WHAT YOU NEED TO DO >> Print out every line of the material exactly. Include no pictures.

※ ※ ※

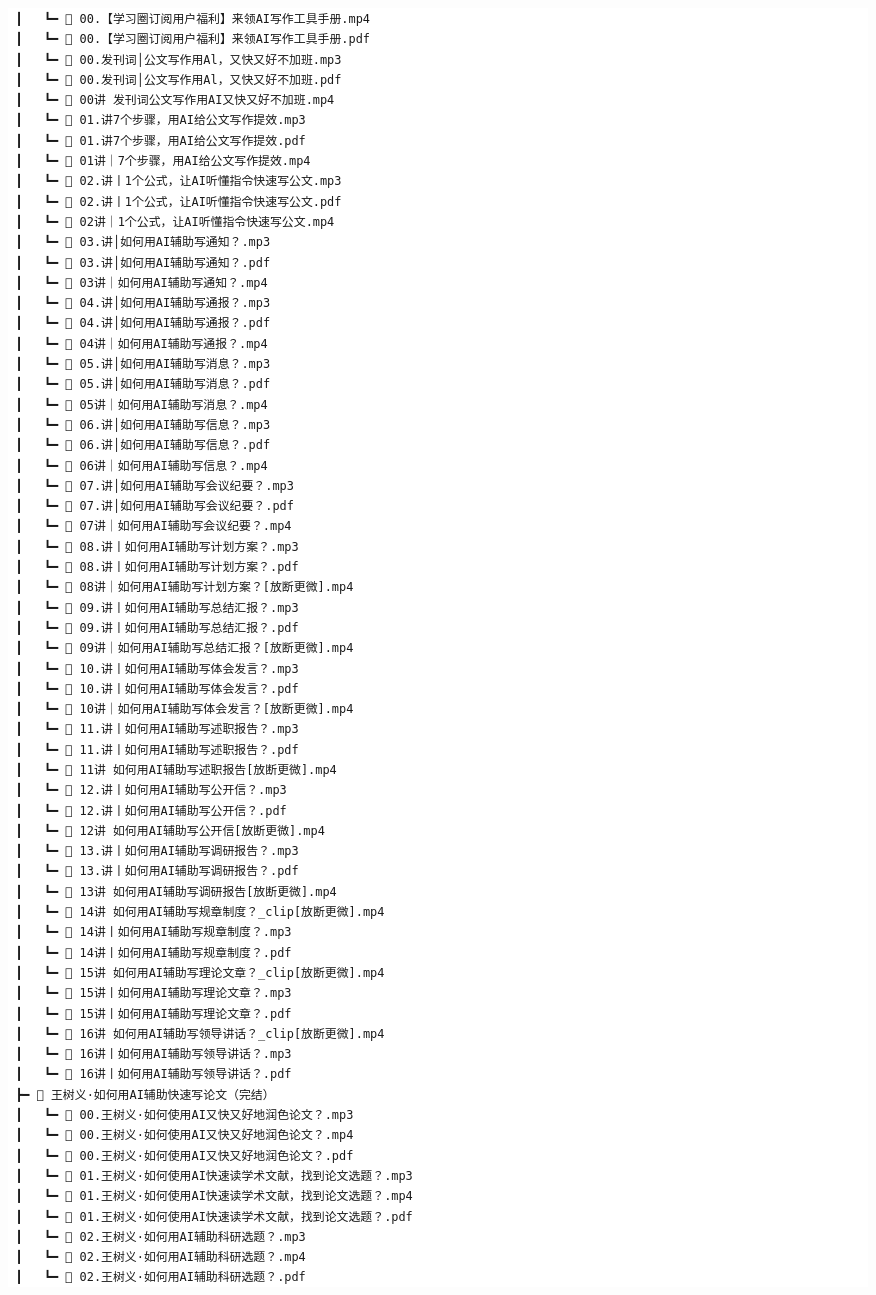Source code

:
 ```
 ┃   ┗━ 📄 00.【学习圈订阅用户福利】来领AI写作工具手册.mp4
 ┃   ┗━ 📄 00.【学习圈订阅用户福利】来领AI写作工具手册.pdf
 ┃   ┗━ 📄 00.发刊词│公文写作用Al，又快又好不加班.mp3
 ┃   ┗━ 📄 00.发刊词│公文写作用Al，又快又好不加班.pdf
 ┃   ┗━ 📄 00讲 发刊词公文写作用AI又快又好不加班.mp4
 ┃   ┗━ 📄 01.讲7个步骤，用AI给公文写作提效.mp3
 ┃   ┗━ 📄 01.讲7个步骤，用AI给公文写作提效.pdf
 ┃   ┗━ 📄 01讲｜7个步骤，用AI给公文写作提效.mp4
 ┃   ┗━ 📄 02.讲丨1个公式，让AI听懂指令快速写公文.mp3
 ┃   ┗━ 📄 02.讲丨1个公式，让AI听懂指令快速写公文.pdf
 ┃   ┗━ 📄 02讲｜1个公式，让AI听懂指令快速写公文.mp4
 ┃   ┗━ 📄 03.讲│如何用AI辅助写通知？.mp3
 ┃   ┗━ 📄 03.讲│如何用AI辅助写通知？.pdf
 ┃   ┗━ 📄 03讲｜如何用AI辅助写通知？.mp4
 ┃   ┗━ 📄 04.讲│如何用AI辅助写通报？.mp3
 ┃   ┗━ 📄 04.讲│如何用AI辅助写通报？.pdf
 ┃   ┗━ 📄 04讲｜如何用AI辅助写通报？.mp4
 ┃   ┗━ 📄 05.讲│如何用AI辅助写消息？.mp3
 ┃   ┗━ 📄 05.讲│如何用AI辅助写消息？.pdf
 ┃   ┗━ 📄 05讲｜如何用AI辅助写消息？.mp4
 ┃   ┗━ 📄 06.讲│如何用AI辅助写信息？.mp3
 ┃   ┗━ 📄 06.讲│如何用AI辅助写信息？.pdf
 ┃   ┗━ 📄 06讲｜如何用AI辅助写信息？.mp4
 ┃   ┗━ 📄 07.讲│如何用AI辅助写会议纪要？.mp3
 ┃   ┗━ 📄 07.讲│如何用AI辅助写会议纪要？.pdf
 ┃   ┗━ 📄 07讲｜如何用AI辅助写会议纪要？.mp4
 ┃   ┗━ 📄 08.讲丨如何用AI辅助写计划方案？.mp3
 ┃   ┗━ 📄 08.讲丨如何用AI辅助写计划方案？.pdf
 ┃   ┗━ 📄 08讲｜如何用AI辅助写计划方案？[放断更微].mp4
 ┃   ┗━ 📄 09.讲丨如何用AI辅助写总结汇报？.mp3
 ┃   ┗━ 📄 09.讲丨如何用AI辅助写总结汇报？.pdf
 ┃   ┗━ 📄 09讲｜如何用AI辅助写总结汇报？[放断更微].mp4
 ┃   ┗━ 📄 10.讲丨如何用AI辅助写体会发言？.mp3
 ┃   ┗━ 📄 10.讲丨如何用AI辅助写体会发言？.pdf
 ┃   ┗━ 📄 10讲｜如何用AI辅助写体会发言？[放断更微].mp4
 ┃   ┗━ 📄 11.讲丨如何用AI辅助写述职报告？.mp3
 ┃   ┗━ 📄 11.讲丨如何用AI辅助写述职报告？.pdf
 ┃   ┗━ 📄 11讲 如何用AI辅助写述职报告[放断更微].mp4
 ┃   ┗━ 📄 12.讲丨如何用AI辅助写公开信？.mp3
 ┃   ┗━ 📄 12.讲丨如何用AI辅助写公开信？.pdf
 ┃   ┗━ 📄 12讲 如何用AI辅助写公开信[放断更微].mp4
 ┃   ┗━ 📄 13.讲丨如何用AI辅助写调研报告？.mp3
 ┃   ┗━ 📄 13.讲丨如何用AI辅助写调研报告？.pdf
 ┃   ┗━ 📄 13讲 如何用AI辅助写调研报告[放断更微].mp4
 ┃   ┗━ 📄 14讲 如何用AI辅助写规章制度？_clip[放断更微].mp4
 ┃   ┗━ 📄 14讲丨如何用AI辅助写规章制度？.mp3
 ┃   ┗━ 📄 14讲丨如何用AI辅助写规章制度？.pdf
 ┃   ┗━ 📄 15讲 如何用AI辅助写理论文章？_clip[放断更微].mp4
 ┃   ┗━ 📄 15讲丨如何用AI辅助写理论文章？.mp3
 ┃   ┗━ 📄 15讲丨如何用AI辅助写理论文章？.pdf
 ┃   ┗━ 📄 16讲 如何用AI辅助写领导讲话？_clip[放断更微].mp4
 ┃   ┗━ 📄 16讲丨如何用AI辅助写领导讲话？.mp3
 ┃   ┗━ 📄 16讲丨如何用AI辅助写领导讲话？.pdf
 ┣━ 📁 王树义·如何用AI辅助快速写论文（完结）
 ┃   ┗━ 📄 00.王树义·如何使用AI又快又好地润色论文？.mp3
 ┃   ┗━ 📄 00.王树义·如何使用AI又快又好地润色论文？.mp4
 ┃   ┗━ 📄 00.王树义·如何使用AI又快又好地润色论文？.pdf
 ┃   ┗━ 📄 01.王树义·如何使用AI快速读学术文献，找到论文选题？.mp3
 ┃   ┗━ 📄 01.王树义·如何使用AI快速读学术文献，找到论文选题？.mp4
 ┃   ┗━ 📄 01.王树义·如何使用AI快速读学术文献，找到论文选题？.pdf
 ┃   ┗━ 📄 02.王树义·如何用AI辅助科研选题？.mp3
 ┃   ┗━ 📄 02.王树义·如何用AI辅助科研选题？.mp4
 ┃   ┗━ 📄 02.王树义·如何用AI辅助科研选题？.pdf
```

※ ※ ※

EXERCISE RESULT >>
Source code

:
 ```
 ┃   ┗━ 📄 00.【学习圈订阅用户福利】来领AI写作工具手册.mp4
 ┃   ┗━ 📄 00.【学习圈订阅用户福利】来领AI写作工具手册.pdf
 ┃   ┗━ 📄 00.发刊词│公文写作用Al，又快又好不加班.mp3
 ┃   ┗━ 📄 00.发刊词│公文写作用Al，又快又好不加班.pdf
 ┃   ┗━ 📄 00讲 发刊词公文写作用AI又快又好不加班.mp4
 ┃   ┗━ 📄 01.讲7个步骤，用AI给公文写作提效.mp3
 ┃   ┗━ 📄 01.讲7个步骤，用AI给公文写作提效.pdf
 ┃   ┗━ 📄 01讲｜7个步骤，用AI给公文写作提效.mp4
 ┃   ┗━ 📄 02.讲丨1个公式，让AI听懂指令快速写公文.mp3
 ┃   ┗━ 📄 02.讲丨1个公式，让AI听懂指令快速写公文.pdf
 ┃   ┗━ 📄 02讲｜1个公式，让AI听懂指令快速写公文.mp4
 ┃   ┗━ 📄 03.讲│如何用AI辅助写通知？.mp3
 ┃   ┗━ 📄 03.讲│如何用AI辅助写通知？.pdf
 ┃   ┗━ 📄 03讲｜如何用AI辅助写通知？.mp4
 ┃   ┗━ 📄 04.讲│如何用AI辅助写通报？.mp3
 ┃   ┗━ 📄 04.讲│如何用AI辅助写通报？.pdf
 ┃   ┗━ 📄 04讲｜如何用AI辅助写通报？.mp4
 ┃   ┗━ 📄 05.讲│如何用AI辅助写消息？.mp3
 ┃   ┗━ 📄 05.讲│如何用AI辅助写消息？.pdf
 ┃   ┗━ 📄 05讲｜如何用AI辅助写消息？.mp4
 ┃   ┗━ 📄 06.讲│如何用AI辅助写信息？.mp3
 ┃   ┗━ 📄 06.讲│如何用AI辅助写信息？.pdf
 ┃   ┗━ 📄 06讲｜如何用AI辅助写信息？.mp4
 ┃   ┗━ 📄 07.讲│如何用AI辅助写会议纪要？.mp3
 ┃   ┗━ 📄 07.讲│如何用AI辅助写会议纪要？.pdf
 ┃   ┗━ 📄 07讲｜如何用AI辅助写会议纪要？.mp4
 ┃   ┗━ 📄 08.讲丨如何用AI辅助写计划方案？.mp3
 ┃   ┗━ 📄 08.讲丨如何用AI辅助写计划方案？.pdf
 ┃   ┗━ 📄 08讲｜如何用AI辅助写计划方案？[放断更微].mp4
 ┃   ┗━ 📄 09.讲丨如何用AI辅助写总结汇报？.mp3
 ┃   ┗━ 📄 09.讲丨如何用AI辅助写总结汇报？.pdf
 ┃   ┗━ 📄 09讲｜如何用AI辅助写总结汇报？[放断更微].mp4
 ┃   ┗━ 📄 10.讲丨如何用AI辅助写体会发言？.mp3
 ┃   ┗━ 📄 10.讲丨如何用AI辅助写体会发言？.pdf
 ┃   ┗━ 📄 10讲｜如何用AI辅助写体会发言？[放断更微].mp4
 ┃   ┗━ 📄 11.讲丨如何用AI辅助写述职报告？.mp3
 ┃   ┗━ 📄 11.讲丨如何用AI辅助写述职报告？.pdf
 ┃   ┗━ 📄 11讲 如何用AI辅助写述职报告[放断更微].mp4
 ┃   ┗━ 📄 12.讲丨如何用AI辅助写公开信？.mp3
 ┃   ┗━ 📄 12.讲丨如何用AI辅助写公开信？.pdf
 ┃   ┗━ 📄 12讲 如何用AI辅助写公开信[放断更微].mp4
 ┃   ┗━ 📄 13.讲丨如何用AI辅助写调研报告？.mp3
 ┃   ┗━ 📄 13.讲丨如何用AI辅助写调研报告？.pdf
 ┃   ┗━ 📄 13讲 如何用AI辅助写调研报告[放断更微].mp4
 ┃   ┗━ 📄 14讲 如何用AI辅助写规章制度？_clip[放断更微].mp4
 ┃   ┗━ 📄 14讲丨如何用AI辅助写规章制度？.mp3
 ┃   ┗━ 📄 14讲丨如何用AI辅助写规章制度？.pdf
 ┃   ┗━ 📄 15讲 如何用AI辅助写理论文章？_clip[放断更微].mp4
 ┃   ┗━ 📄 15讲丨如何用AI辅助写理论文章？.mp3
 ┃   ┗━ 📄 15讲丨如何用AI辅助写理论文章？.pdf
 ┃   ┗━ 📄 16讲 如何用AI辅助写领导讲话？_clip[放断更微].mp4
 ┃   ┗━ 📄 16讲丨如何用AI辅助写领导讲话？.mp3
 ┃   ┗━ 📄 16讲丨如何用AI辅助写领导讲话？.pdf
 ┣━ 📁 王树义·如何用AI辅助快速写论文（完结）
 ┃   ┗━ 📄 00.王树义·如何使用AI又快又好地润色论文？.mp3
 ┃   ┗━ 📄 00.王树义·如何使用AI又快又好地润色论文？.mp4
 ┃   ┗━ 📄 00.王树义·如何使用AI又快又好地润色论文？.pdf
 ┃   ┗━ 📄 01.王树义·如何使用AI快速读学术文献，找到论文选题？.mp3
 ┃   ┗━ 📄 01.王树义·如何使用AI快速读学术文献，找到论文选题？.mp4
 ┃   ┗━ 📄 01.王树义·如何使用AI快速读学术文献，找到论文选题？.pdf
 ┃   ┗━ 📄 02.王树义·如何用AI辅助科研选题？.mp3
 ┃   ┗━ 📄 02.王树义·如何用AI辅助科研选题？.mp4
 ┃   ┗━ 📄 02.王树义·如何用AI辅助科研选题？.pdf
```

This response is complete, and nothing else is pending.